There are technically two bike lanes that run through Waikīkī, one westbound on Ala Wai, and the other eastbound on Kalākaua. The Ala Wai lane isn’t bad. It’s not physically separated from auto traffic, but it’s well-marked and reasonably wide.
The lane on Kalākaua, though, the busiest thoroughfare of the neighborhood, is sketchier. Long stretches are clearly defined by paint, if very narrow, but, then, midway through, the lane disappears as the road narrows right around the Cheesecake Factory and the Moana Surfrider. There are still “sharrow” symbols, indicating that cars must share the lane with bikes, but how many malihini cyclists—or drivers, for that matter—are going to understand that?
Add to the mix the lack of bike lanes on any of the cross streets, those weird all-way pedestrian crosswalks on Kalākaua and that, because it’s a special district, Waikīkī’s sidewalks are off-limits to bikes, and Biki-riding tourists are going to be in for a real adventure. I’m a confident cyclist, and even I think of Kalākaua as a stressful pedal.

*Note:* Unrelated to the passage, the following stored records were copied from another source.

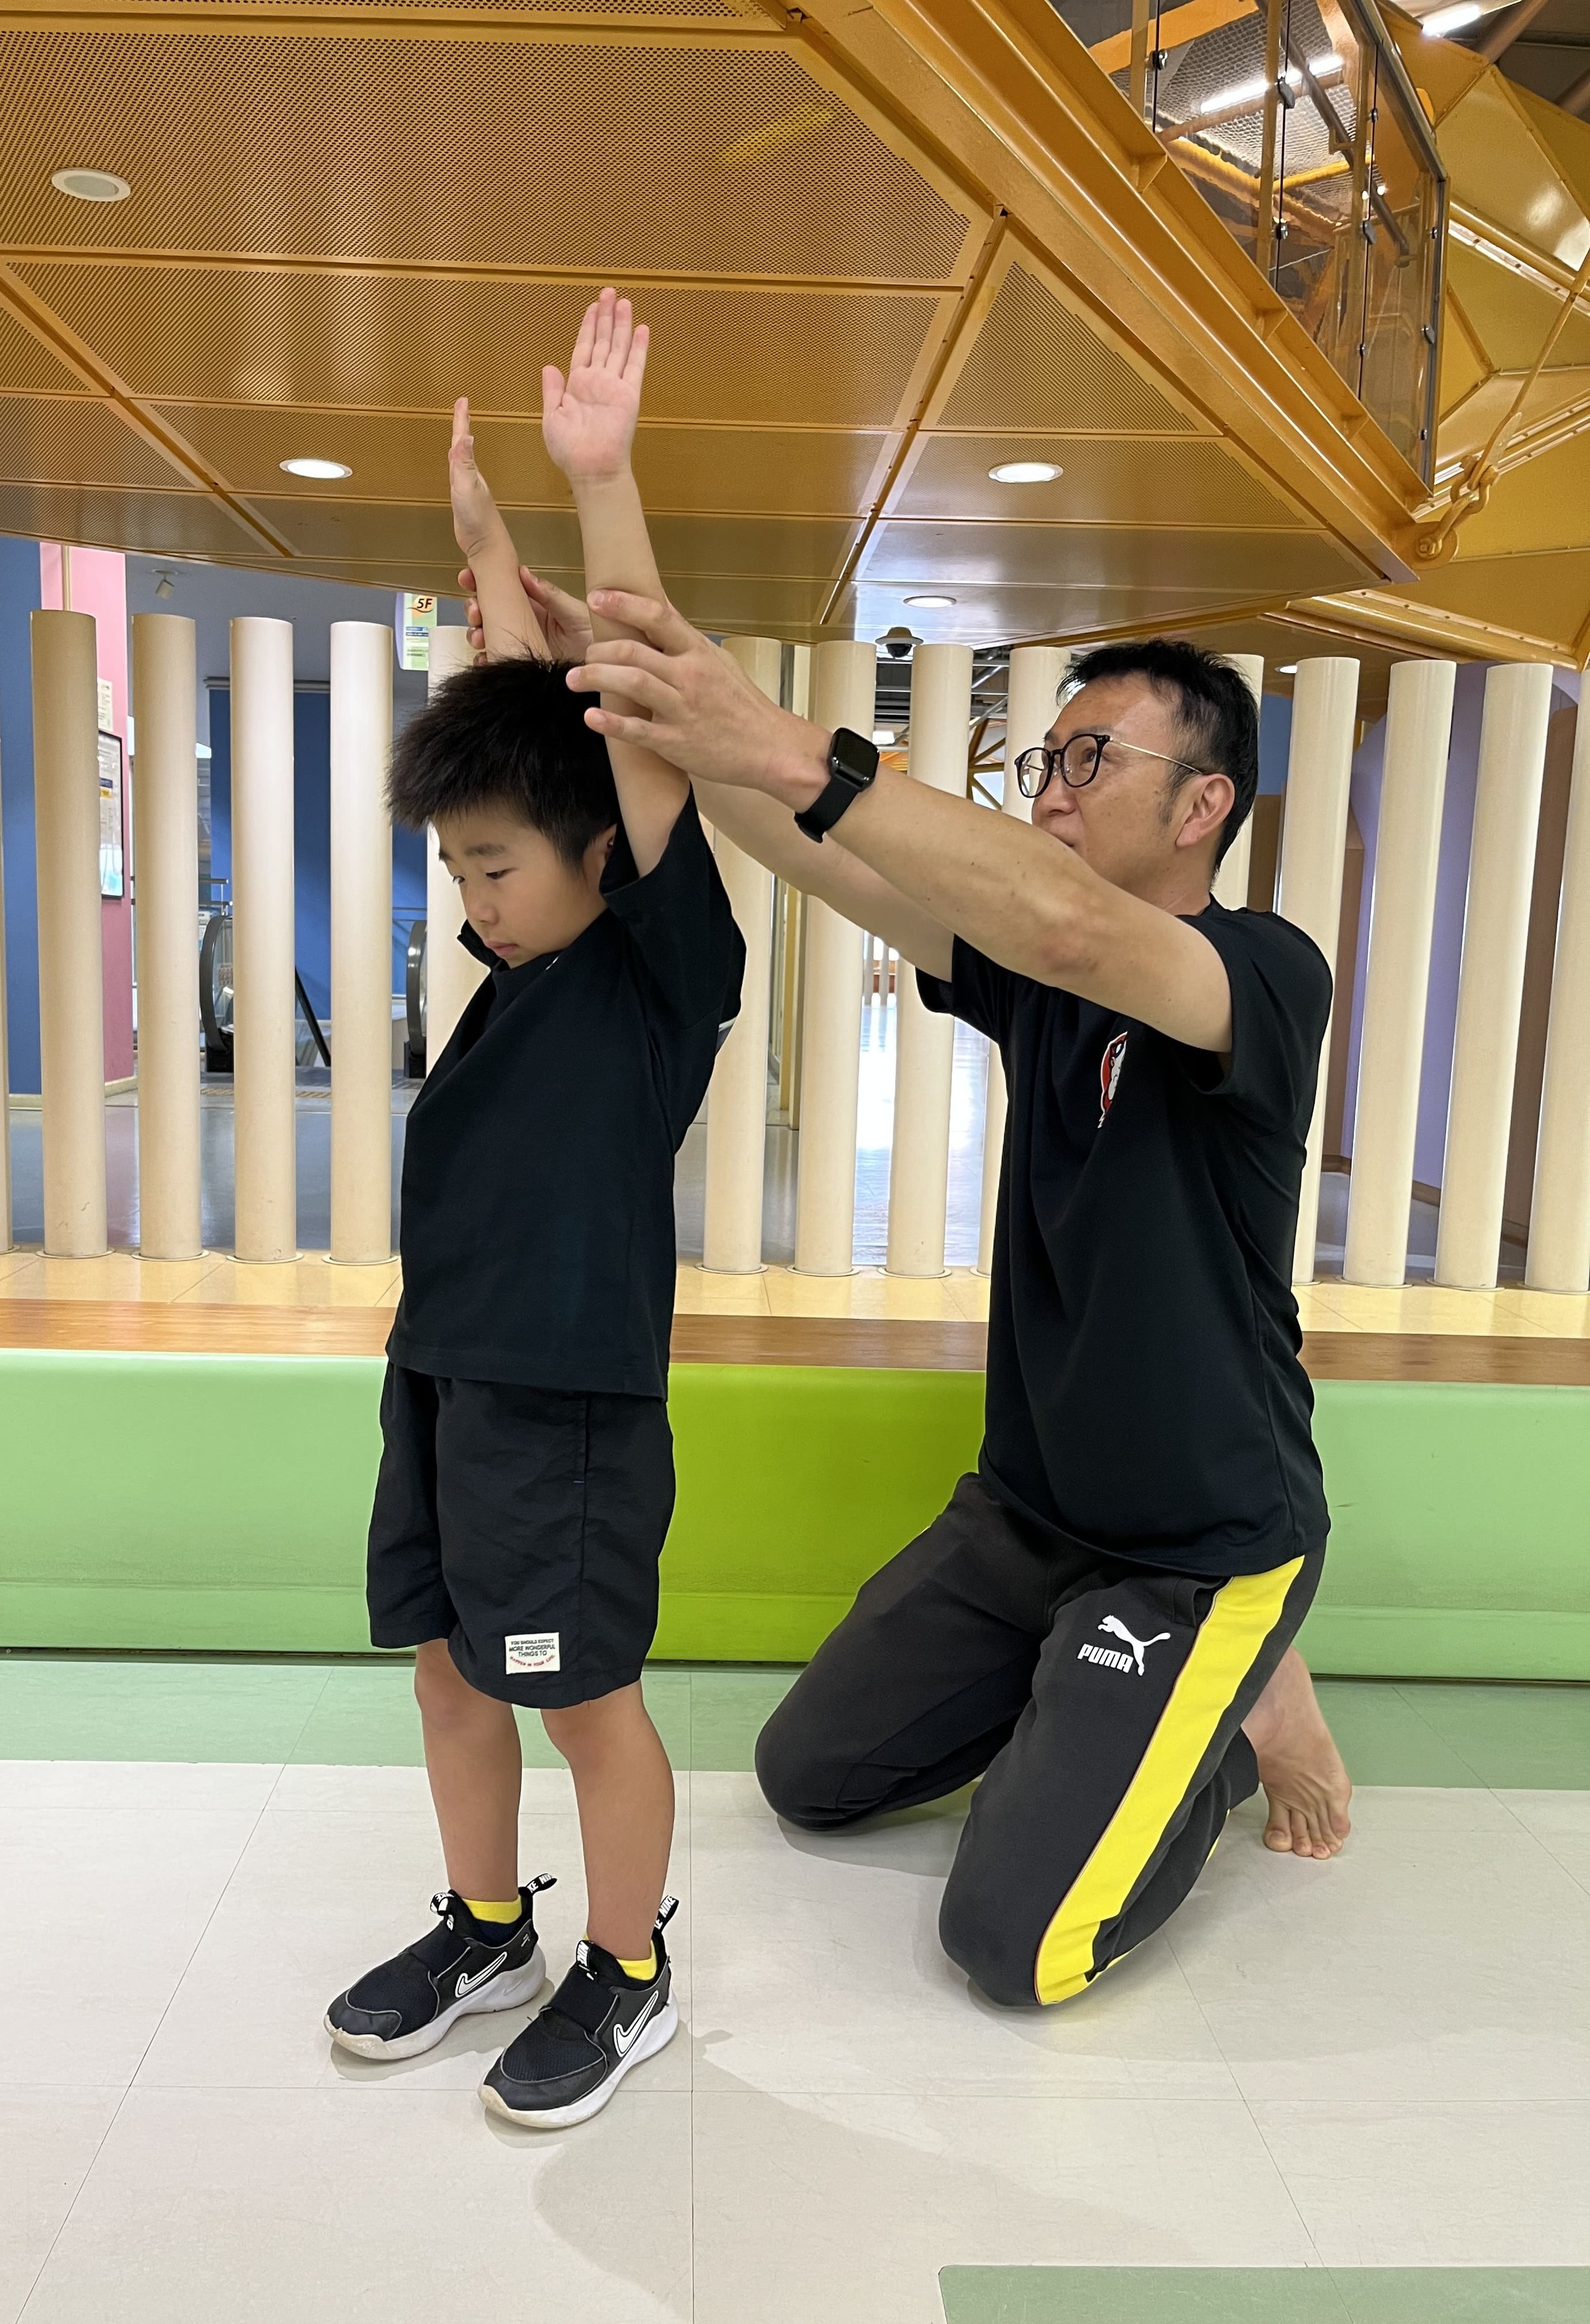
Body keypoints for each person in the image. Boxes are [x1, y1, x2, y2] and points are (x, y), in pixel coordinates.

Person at [554, 520, 1353, 2006]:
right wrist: (648, 691)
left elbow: (1071, 924)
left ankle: (1231, 1715)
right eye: (1047, 759)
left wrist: (786, 740)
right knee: (810, 1777)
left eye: (1091, 759)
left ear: (1205, 805)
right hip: (1027, 1521)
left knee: (1015, 1948)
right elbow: (808, 843)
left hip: (1198, 1547)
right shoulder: (1035, 978)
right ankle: (1135, 1705)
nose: (1050, 789)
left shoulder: (1260, 973)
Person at [324, 295, 744, 2118]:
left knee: (581, 1700)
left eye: (495, 866)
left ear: (600, 854)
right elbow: (533, 730)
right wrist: (489, 557)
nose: (474, 899)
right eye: (456, 869)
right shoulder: (525, 970)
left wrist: (599, 485)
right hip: (444, 1372)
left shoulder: (661, 978)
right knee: (446, 1673)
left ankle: (629, 1972)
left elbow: (627, 724)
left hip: (566, 1409)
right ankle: (490, 1926)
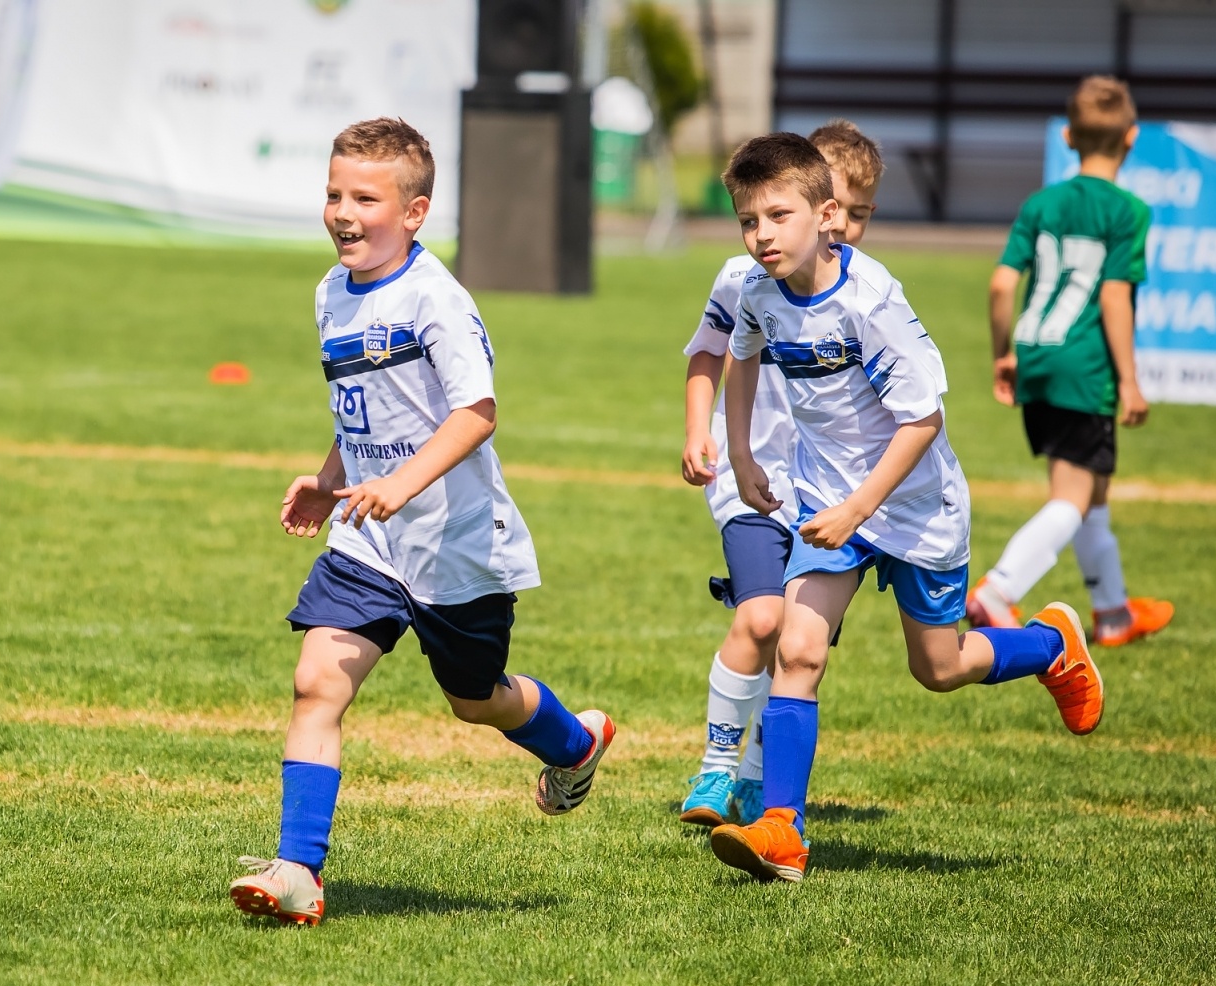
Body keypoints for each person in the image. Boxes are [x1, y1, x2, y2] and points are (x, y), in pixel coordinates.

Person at [229, 118, 614, 925]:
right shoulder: (331, 292)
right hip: (367, 536)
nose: (343, 213)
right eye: (334, 194)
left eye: (364, 199)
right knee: (317, 681)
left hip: (454, 539)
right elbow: (363, 404)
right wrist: (330, 479)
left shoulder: (436, 298)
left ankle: (575, 746)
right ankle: (299, 869)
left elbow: (476, 412)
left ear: (414, 212)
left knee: (476, 699)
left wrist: (401, 484)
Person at [708, 132, 1105, 884]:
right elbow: (742, 356)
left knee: (940, 666)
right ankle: (782, 831)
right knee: (799, 649)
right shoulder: (757, 291)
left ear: (827, 215)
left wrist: (859, 510)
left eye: (778, 216)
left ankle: (1050, 645)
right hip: (830, 503)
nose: (761, 235)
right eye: (748, 221)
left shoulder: (872, 303)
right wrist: (743, 455)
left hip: (917, 507)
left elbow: (921, 421)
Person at [677, 121, 885, 828]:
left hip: (828, 492)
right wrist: (700, 432)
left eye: (859, 213)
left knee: (800, 642)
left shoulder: (863, 294)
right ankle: (715, 770)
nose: (844, 225)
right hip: (754, 479)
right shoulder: (745, 276)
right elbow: (709, 353)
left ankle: (757, 784)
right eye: (837, 208)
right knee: (761, 615)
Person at [966, 75, 1174, 647]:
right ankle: (997, 590)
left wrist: (1003, 353)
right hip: (1085, 367)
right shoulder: (1128, 210)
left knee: (1092, 493)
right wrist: (1129, 381)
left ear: (1068, 137)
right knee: (1072, 499)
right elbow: (1114, 297)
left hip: (1038, 355)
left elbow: (1002, 285)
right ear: (1131, 137)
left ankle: (1113, 613)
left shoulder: (1041, 203)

What happens next? Well, I try to be an optimist in all things, so I’ll say first that it’s entirely possible the sudden appearance of crowds of cyclists in Waikīkī will spur some quick upgrades to the bike infrastructure there. Mayor Kirk Caldwell has been famously bike-friendly, pushing through the City Council first the King Street bike path and then, more recently, lanes on South and McCully streets. (Each one of these, I have to say, has been amazing for me, personally. I regularly bike into Waikīkī via McCully, a trip that was always dicey, squeezing between the moving traffic and the parked cars. The new lane turns that stretch into a breeze, a thrill that hasn’t yet worn off for me.)
But I think it’s also possible that Biki traffic will engender a backlash among impatient drivers, similar to the one that’s been happening on the Windward side as Japanese tourists cycle aimlessly the wrong way through Kailua Town. It’s a basic issue of territory, and I’m not sure there’s an easy way to make both drivers and cyclists happy, short of routing bike paths completely separate from automotive roads. Paris has the best implementation of this I’ve seen—many roads in the city are split down the middle to allow both a protected bike lane and a pedestrian walkway. Heaven.
We’re not likely to see anything like that in Waikīkī—the grid of roads and hotels is just too tight to accommodate anything luxurious. But I really do hope for the best—Honolulu will certainly benefit from having fewer cars on the road, and tourists, especially, will love seeing paradise from atop a bike. I just think I’ll avoid Waikīkī for a bit until the Biki fleet becomes the new normal.